## Task details
Return the material word for word, starting with its first line and going through the line with "1: (176, 111)". Include both of those lines, and leave the pictures out.

====== Dataset content ======

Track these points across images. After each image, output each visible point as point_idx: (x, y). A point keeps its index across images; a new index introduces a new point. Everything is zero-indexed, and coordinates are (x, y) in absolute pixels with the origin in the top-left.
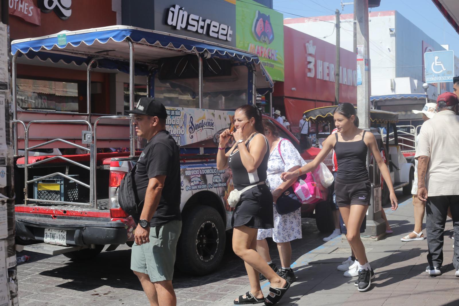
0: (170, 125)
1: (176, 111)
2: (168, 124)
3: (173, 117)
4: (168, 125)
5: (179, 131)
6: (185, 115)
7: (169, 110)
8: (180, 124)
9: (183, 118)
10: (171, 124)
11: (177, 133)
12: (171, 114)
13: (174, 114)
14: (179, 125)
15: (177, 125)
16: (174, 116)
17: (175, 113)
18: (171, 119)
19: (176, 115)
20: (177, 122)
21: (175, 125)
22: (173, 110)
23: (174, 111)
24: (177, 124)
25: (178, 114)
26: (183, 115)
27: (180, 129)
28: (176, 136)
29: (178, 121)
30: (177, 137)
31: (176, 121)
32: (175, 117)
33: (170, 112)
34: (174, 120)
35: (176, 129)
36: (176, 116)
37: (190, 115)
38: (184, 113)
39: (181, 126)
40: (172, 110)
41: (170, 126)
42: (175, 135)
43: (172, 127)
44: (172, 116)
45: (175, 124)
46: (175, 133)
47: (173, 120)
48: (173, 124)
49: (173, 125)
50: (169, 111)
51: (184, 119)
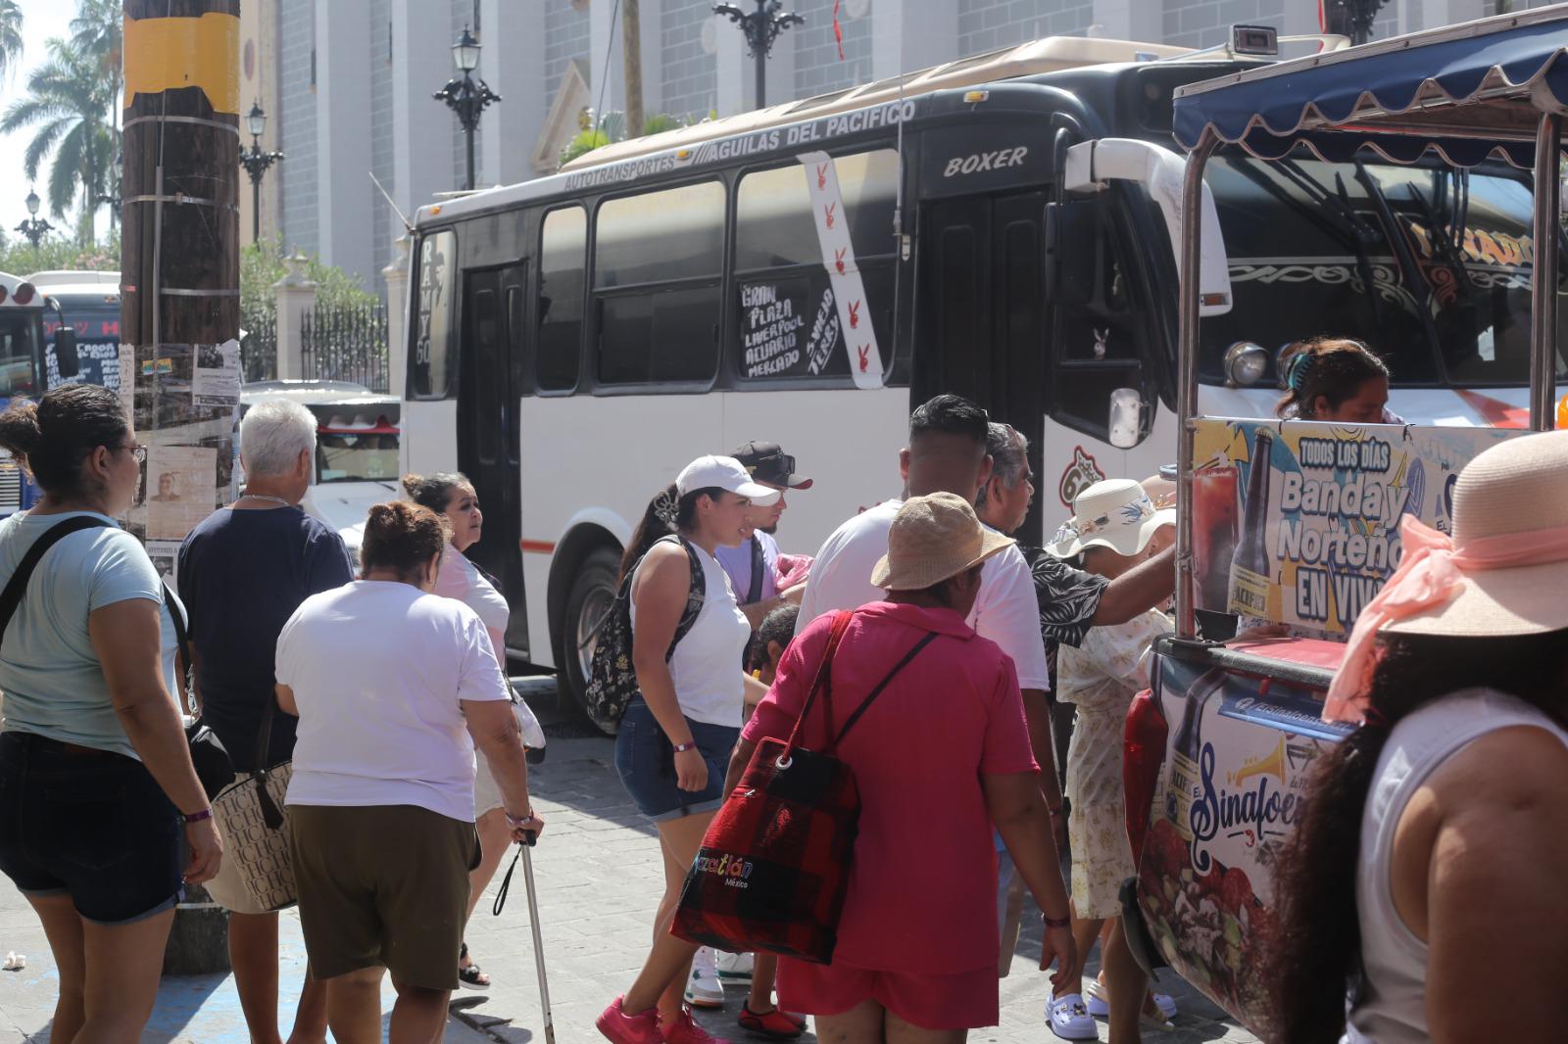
0: (1332, 517)
1: (1365, 447)
2: (1323, 509)
3: (1349, 475)
4: (1323, 514)
5: (1378, 550)
6: (1418, 465)
7: (1328, 441)
8: (1384, 517)
9: (1404, 482)
10: (1335, 510)
11: (1370, 563)
12: (1340, 463)
13: (1354, 464)
14: (1377, 519)
15: (1368, 519)
16: (1354, 470)
17: (1359, 455)
18: (1335, 487)
19: (1364, 465)
20: (1367, 502)
21: (1356, 518)
22: (1351, 442)
23: (1355, 446)
24: (1368, 512)
25: (1377, 463)
26: (1403, 464)
27: (1384, 544)
28: (1366, 578)
29: (1376, 500)
30: (1370, 583)
31: (1364, 498)
32: (1360, 477)
33: (1335, 453)
34: (1352, 494)
35: (1360, 539)
36: (1365, 470)
37: (1445, 467)
38: (1412, 456)
39: (1390, 525)
40: (1344, 443)
41: (1335, 524)
42: (1359, 568)
43: (1342, 530)
44: (1343, 469)
45: (1357, 512)
46: (1355, 562)
47: (1347, 490)
48: (1347, 511)
49: (1347, 517)
50: (1331, 445)
51: (1404, 493)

======

## Output of the task
Track these points across images. After each image, output each visible point as point_idx: (x, y). A point keeps its index across images; a new index introduces a new point. Everything is zero-indexed, and coordinates are (x, y) in absolute pixels with the origin in the top-left.
0: (170, 125)
1: (176, 111)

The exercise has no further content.